*** MATERIAL FOR THIS TASK ***

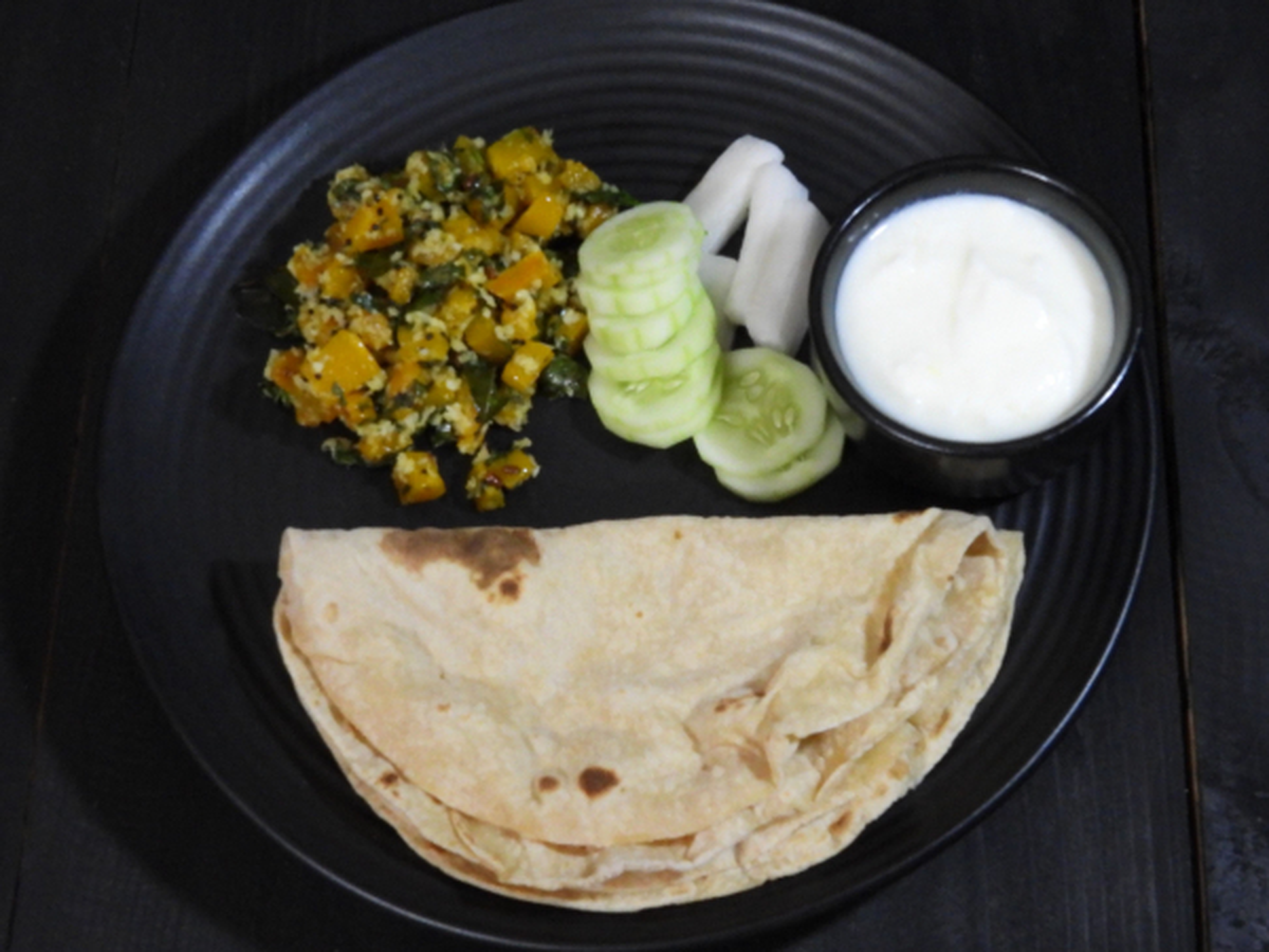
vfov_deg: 29.1
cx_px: 634
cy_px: 476
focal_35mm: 50
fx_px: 1833
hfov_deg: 38.2
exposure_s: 1/8
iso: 800
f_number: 5.6
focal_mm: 8.9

*** End of MATERIAL FOR THIS TASK ***

## WHAT IS NEEDED
Print the full listing above exactly. Pictures stay out of the copy.

## WRITTEN SOLUTION
vfov_deg: 29.1
cx_px: 634
cy_px: 476
focal_35mm: 50
fx_px: 1833
hfov_deg: 38.2
exposure_s: 1/8
iso: 800
f_number: 5.6
focal_mm: 8.9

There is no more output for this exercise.